十数秒の後、早瀬はその口を離した。じんじんと残る痛みの上に、再びの微かな口づけ。そして僕の両腕をどけ、彼女はゆっくりと立ち上がる。
「朝に、なりましたね」
僕に背を向けたままカーテンの方を向き、静かに言った。
「そうだな」
外では鳥が鳴き始め、日曜日の朝の到来を告げている。
「もう、帰っていいですよ」
「そうか……。大丈夫なのか?」
「はい。ありがとうございました」
荷物を纏めコートを羽織って扉を出るまで、早瀬はずっと僕に背を向けていた。朝日の差す廊下で佇み、扉が施錠される音を聞いてから、僕は帰宅のため歩き出した。途中のコンビニで包帯を買い、早瀬の歯型が赤く残り、少し血も滲む右手に巻いた。
***
マンションに帰ると、心配そうな顔をした妻に迎えられた。
「おかえり。大変だったね」
「うん……。一応、片付いたよ」
昨夜の不満を言われない事に少しほっとし、服を着替える為に寝室に向かって歩くと、妻はその後ろを付いてくる。頭と思考と眼元が、睡眠を求めて朦朧としている。
「どんな問題が起きてたの?」
「それは、生徒のプライバシーだから、言えないんだ。ごめん」
「うん、そうだよね。

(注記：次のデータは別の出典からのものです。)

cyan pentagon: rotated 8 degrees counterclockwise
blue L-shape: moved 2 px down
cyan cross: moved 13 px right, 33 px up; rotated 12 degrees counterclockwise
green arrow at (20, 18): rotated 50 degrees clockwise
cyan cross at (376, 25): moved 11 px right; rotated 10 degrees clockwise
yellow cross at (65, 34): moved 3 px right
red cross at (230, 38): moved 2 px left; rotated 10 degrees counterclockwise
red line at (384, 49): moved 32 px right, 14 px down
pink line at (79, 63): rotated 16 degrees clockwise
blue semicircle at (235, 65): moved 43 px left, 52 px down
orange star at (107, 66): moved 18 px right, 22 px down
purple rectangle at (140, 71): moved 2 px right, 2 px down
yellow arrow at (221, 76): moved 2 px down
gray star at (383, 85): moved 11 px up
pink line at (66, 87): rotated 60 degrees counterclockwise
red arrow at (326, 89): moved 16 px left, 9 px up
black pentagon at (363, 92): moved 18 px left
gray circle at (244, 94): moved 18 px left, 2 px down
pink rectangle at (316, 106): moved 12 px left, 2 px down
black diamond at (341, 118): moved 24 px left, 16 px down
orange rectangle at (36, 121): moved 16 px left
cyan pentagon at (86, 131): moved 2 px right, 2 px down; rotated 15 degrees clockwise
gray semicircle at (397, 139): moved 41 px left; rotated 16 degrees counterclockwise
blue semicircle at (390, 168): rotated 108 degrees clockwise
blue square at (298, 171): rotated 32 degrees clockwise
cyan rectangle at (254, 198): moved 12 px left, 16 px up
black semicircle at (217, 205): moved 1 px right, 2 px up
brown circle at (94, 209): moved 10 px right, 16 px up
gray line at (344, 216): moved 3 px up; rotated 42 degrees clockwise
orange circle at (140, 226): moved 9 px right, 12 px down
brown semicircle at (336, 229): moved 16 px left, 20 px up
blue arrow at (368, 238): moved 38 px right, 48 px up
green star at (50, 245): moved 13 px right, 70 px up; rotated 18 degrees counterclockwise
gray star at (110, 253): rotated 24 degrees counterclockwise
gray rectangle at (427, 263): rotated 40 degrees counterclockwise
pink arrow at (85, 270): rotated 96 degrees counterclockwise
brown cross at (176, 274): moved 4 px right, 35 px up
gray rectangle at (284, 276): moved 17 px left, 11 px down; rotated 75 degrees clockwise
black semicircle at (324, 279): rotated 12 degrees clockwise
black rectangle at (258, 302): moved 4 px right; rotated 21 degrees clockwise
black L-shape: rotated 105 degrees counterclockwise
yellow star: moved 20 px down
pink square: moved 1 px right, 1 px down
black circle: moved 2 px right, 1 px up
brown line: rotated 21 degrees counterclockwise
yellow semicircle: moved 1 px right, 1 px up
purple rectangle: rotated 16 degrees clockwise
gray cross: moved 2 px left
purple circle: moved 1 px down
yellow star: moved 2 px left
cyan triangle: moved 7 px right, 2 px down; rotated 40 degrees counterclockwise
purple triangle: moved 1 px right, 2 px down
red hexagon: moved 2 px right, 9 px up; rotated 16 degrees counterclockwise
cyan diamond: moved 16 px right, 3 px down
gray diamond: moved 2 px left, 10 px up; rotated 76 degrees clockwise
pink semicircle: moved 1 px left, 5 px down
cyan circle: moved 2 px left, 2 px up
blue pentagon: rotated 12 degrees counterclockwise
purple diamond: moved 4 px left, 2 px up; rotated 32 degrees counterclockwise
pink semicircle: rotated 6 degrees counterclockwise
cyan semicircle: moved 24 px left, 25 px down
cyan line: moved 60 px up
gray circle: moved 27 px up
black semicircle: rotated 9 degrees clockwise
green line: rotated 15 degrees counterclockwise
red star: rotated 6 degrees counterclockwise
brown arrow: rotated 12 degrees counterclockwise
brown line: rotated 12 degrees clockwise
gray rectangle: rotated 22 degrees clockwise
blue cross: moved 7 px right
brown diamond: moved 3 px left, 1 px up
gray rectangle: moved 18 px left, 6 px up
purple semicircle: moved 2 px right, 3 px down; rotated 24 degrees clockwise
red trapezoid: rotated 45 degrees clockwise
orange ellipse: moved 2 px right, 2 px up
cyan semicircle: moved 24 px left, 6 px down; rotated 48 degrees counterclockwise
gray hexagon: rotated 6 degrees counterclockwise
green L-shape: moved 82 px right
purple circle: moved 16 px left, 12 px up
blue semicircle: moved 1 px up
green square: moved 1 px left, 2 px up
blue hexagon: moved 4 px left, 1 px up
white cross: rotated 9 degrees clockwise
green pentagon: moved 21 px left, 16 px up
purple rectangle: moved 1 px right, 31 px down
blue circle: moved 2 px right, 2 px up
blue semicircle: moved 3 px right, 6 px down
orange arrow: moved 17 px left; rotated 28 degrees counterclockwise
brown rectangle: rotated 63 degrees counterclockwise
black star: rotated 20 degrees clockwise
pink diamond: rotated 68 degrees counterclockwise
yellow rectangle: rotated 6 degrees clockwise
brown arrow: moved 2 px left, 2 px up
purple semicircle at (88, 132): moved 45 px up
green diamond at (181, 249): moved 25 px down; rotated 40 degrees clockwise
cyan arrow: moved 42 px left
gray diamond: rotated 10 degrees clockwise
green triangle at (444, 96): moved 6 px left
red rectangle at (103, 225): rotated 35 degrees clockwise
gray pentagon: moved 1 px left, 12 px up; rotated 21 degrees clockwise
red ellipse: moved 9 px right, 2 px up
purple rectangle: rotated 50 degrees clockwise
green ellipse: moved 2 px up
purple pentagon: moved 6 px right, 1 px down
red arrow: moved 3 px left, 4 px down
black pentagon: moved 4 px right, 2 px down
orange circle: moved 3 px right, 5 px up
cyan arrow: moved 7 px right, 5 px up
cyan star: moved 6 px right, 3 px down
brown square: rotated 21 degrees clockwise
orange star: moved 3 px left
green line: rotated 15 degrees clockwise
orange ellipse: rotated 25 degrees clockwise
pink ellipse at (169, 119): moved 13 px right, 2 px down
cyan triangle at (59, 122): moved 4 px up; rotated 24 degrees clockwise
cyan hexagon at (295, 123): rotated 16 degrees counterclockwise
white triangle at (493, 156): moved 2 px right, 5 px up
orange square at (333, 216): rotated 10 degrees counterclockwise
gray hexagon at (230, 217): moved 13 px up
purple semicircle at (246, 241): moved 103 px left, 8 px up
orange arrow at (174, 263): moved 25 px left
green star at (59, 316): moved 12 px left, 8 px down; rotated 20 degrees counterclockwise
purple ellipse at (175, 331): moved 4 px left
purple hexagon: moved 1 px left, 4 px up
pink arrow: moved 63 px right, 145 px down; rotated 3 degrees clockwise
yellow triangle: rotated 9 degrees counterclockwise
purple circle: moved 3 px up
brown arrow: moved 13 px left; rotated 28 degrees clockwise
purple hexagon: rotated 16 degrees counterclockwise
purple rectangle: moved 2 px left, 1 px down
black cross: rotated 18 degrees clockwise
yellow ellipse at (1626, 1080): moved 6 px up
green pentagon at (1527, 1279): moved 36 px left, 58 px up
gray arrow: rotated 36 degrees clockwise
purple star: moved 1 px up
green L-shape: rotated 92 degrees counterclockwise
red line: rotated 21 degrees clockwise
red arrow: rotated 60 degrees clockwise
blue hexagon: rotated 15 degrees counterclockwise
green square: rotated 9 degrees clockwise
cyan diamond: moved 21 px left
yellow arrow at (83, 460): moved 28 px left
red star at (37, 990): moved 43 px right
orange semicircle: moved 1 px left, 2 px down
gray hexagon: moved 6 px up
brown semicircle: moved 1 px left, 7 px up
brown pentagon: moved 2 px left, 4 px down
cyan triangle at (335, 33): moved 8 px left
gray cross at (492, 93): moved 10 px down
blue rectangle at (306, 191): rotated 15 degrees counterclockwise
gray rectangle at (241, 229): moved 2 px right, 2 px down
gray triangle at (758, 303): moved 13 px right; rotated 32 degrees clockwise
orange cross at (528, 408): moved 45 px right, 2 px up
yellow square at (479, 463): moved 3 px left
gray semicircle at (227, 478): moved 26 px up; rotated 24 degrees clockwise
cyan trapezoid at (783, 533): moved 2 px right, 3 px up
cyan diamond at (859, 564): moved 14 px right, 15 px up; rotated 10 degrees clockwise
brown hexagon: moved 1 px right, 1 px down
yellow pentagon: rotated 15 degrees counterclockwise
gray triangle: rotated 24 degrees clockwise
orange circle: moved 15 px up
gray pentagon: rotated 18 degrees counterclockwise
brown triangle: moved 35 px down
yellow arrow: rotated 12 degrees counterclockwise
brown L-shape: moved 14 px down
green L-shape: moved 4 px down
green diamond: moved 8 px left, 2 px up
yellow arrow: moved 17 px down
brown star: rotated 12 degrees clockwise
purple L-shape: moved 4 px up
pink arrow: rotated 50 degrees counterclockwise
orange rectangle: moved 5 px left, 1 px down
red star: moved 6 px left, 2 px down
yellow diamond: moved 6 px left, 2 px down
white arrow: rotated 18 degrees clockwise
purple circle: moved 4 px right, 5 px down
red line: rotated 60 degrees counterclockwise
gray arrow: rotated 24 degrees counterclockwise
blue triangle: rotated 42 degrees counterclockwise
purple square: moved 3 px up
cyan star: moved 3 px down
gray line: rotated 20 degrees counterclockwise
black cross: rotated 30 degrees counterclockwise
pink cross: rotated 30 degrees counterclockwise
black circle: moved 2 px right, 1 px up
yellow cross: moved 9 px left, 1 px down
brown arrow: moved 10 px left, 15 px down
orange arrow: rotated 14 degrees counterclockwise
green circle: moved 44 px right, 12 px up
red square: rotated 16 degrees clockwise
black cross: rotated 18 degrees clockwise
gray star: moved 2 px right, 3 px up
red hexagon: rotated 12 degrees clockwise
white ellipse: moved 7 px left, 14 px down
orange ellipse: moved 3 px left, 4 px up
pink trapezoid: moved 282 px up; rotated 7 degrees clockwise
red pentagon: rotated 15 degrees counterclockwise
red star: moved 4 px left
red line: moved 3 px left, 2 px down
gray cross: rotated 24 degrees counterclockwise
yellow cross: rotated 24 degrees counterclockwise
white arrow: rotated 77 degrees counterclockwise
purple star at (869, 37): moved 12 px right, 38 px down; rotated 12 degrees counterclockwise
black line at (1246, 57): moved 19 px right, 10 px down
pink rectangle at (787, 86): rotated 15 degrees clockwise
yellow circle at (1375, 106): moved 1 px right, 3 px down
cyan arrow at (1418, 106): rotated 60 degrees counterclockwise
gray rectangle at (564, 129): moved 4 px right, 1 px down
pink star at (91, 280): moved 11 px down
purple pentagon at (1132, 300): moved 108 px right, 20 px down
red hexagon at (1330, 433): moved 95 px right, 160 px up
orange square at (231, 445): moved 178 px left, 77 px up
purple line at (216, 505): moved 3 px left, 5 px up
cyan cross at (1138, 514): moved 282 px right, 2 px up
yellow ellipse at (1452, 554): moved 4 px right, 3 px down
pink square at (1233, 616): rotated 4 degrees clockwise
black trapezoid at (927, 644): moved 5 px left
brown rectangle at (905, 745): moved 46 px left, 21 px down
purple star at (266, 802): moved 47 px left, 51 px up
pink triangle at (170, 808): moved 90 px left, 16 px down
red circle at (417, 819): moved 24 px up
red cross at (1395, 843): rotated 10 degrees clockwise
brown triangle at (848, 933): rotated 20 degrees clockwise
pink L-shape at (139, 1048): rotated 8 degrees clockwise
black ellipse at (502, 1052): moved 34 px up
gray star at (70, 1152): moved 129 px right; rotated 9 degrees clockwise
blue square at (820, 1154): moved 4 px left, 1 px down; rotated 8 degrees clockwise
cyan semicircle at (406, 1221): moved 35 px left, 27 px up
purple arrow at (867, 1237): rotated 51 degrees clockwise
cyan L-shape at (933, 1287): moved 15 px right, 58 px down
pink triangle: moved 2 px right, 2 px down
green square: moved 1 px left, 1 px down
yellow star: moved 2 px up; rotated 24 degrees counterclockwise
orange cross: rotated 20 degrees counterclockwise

ちょっと気になっただけだから、いいの」
疲れているように見える僕を気遣ってか、妻は慌てるような声で答えた。
ダイニングのテーブルにはマフィンとサラダとスープが、二人分用意されていた。それを横目に寝室に入り、服を脱ぎパジャマに着替える。寝室の入り口に立ちそんな僕を眺めながら、妻は口を開いた。
「それでね、俊に手紙が来てたよ」
その言葉に振り返ると、白い封筒を差し出された。
「石田麻希って書いてあるんだけど、誰? 知り合い?」
「ああ……」
右手を伸ばし、封筒を受け取る。
「母方の親戚だよ」
「ふうん」
「じゃ、ちょっと、寝るから」
「うん。お疲れ様。おやすみなさい」
手紙を持ったまま、僕は倒れ込むようにベッドにうつ伏せになった。寝室の引き戸が、静かに閉じられていく音がした。
瞼が重い。右手の噛み痕が痛い。心が重い。心が痛い。